**DESCRIPTION OF THE TASK**
Skip any image you find and restate the rest of the data word for word.

(TASK MATERIAL)

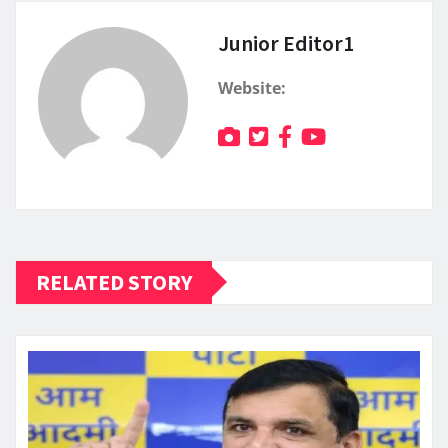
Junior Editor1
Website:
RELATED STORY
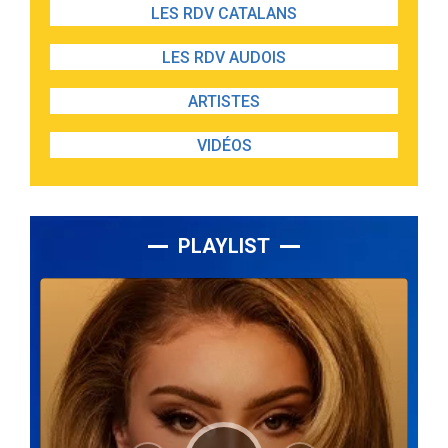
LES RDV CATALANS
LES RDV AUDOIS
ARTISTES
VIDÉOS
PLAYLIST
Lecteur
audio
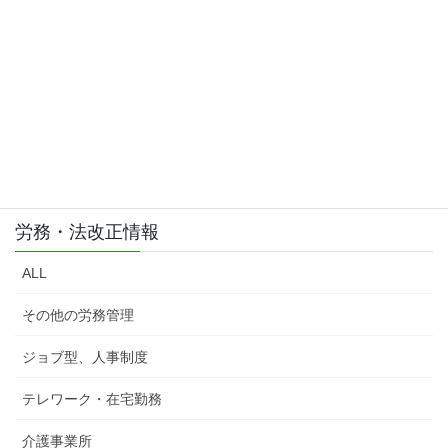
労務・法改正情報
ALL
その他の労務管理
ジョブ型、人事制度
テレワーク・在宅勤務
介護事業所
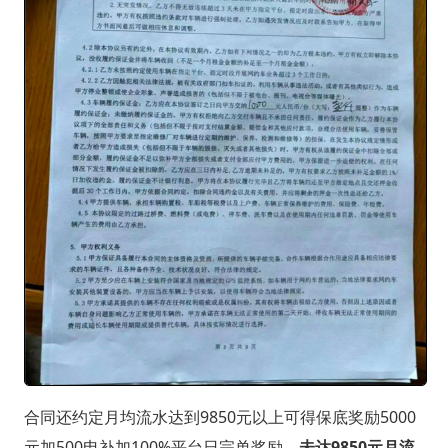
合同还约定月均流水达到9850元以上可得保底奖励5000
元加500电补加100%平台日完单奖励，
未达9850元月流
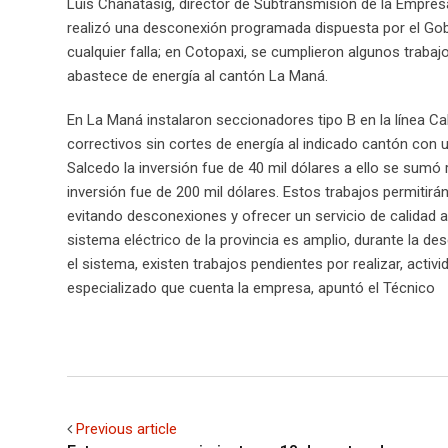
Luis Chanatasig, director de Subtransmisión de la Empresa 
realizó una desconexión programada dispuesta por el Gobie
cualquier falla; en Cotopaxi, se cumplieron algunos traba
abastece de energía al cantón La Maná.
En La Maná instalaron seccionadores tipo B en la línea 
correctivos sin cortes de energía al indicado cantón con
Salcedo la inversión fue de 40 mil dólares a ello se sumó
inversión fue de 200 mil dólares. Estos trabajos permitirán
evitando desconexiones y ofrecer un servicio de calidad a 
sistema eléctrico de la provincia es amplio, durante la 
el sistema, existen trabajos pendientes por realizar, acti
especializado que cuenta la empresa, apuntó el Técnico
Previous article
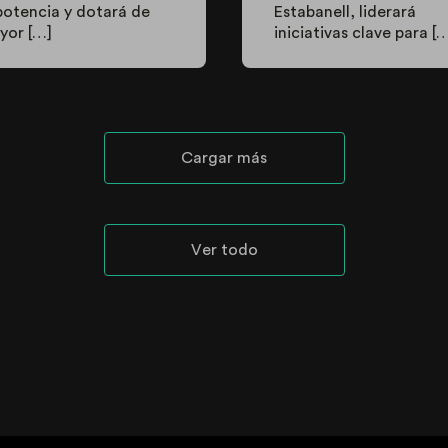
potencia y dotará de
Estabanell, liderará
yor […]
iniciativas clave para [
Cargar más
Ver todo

(End TASK MATERIAL)

**TASK SOLUTION**
Junior Editor1
Website:
RELATED STORY
LES RDV CATALANS
LES RDV AUDOIS
ARTISTES
VIDÉOS
PLAYLIST
Lecteur
audio
労務・法改正情報
ALL
その他の労務管理
ジョブ型、人事制度
テレワーク・在宅勤務
介護事業所
合同还约定月均流水达到9850元以上可得保底奖励5000
元加500电补加100%平台日完单奖励，
未达9850元月流
Luis Chanatasig, director de Subtransmisión de la Empresa 
realizó una desconexión programada dispuesta por el Gobie
cualquier falla; en Cotopaxi, se cumplieron algunos traba
abastece de energía al cantón La Maná.
En La Maná instalaron seccionadores tipo B en la línea 
correctivos sin cortes de energía al indicado cantón con
Salcedo la inversión fue de 40 mil dólares a ello se sumó
inversión fue de 200 mil dólares. Estos trabajos permitirán
evitando desconexiones y ofrecer un servicio de calidad a 
sistema eléctrico de la provincia es amplio, durante la 
el sistema, existen trabajos pendientes por realizar, acti
especializado que cuenta la empresa, apuntó el Técnico
Previous article
potencia y dotará de
Estabanell, liderará
yor […]
iniciativas clave para [
Cargar más
Ver todo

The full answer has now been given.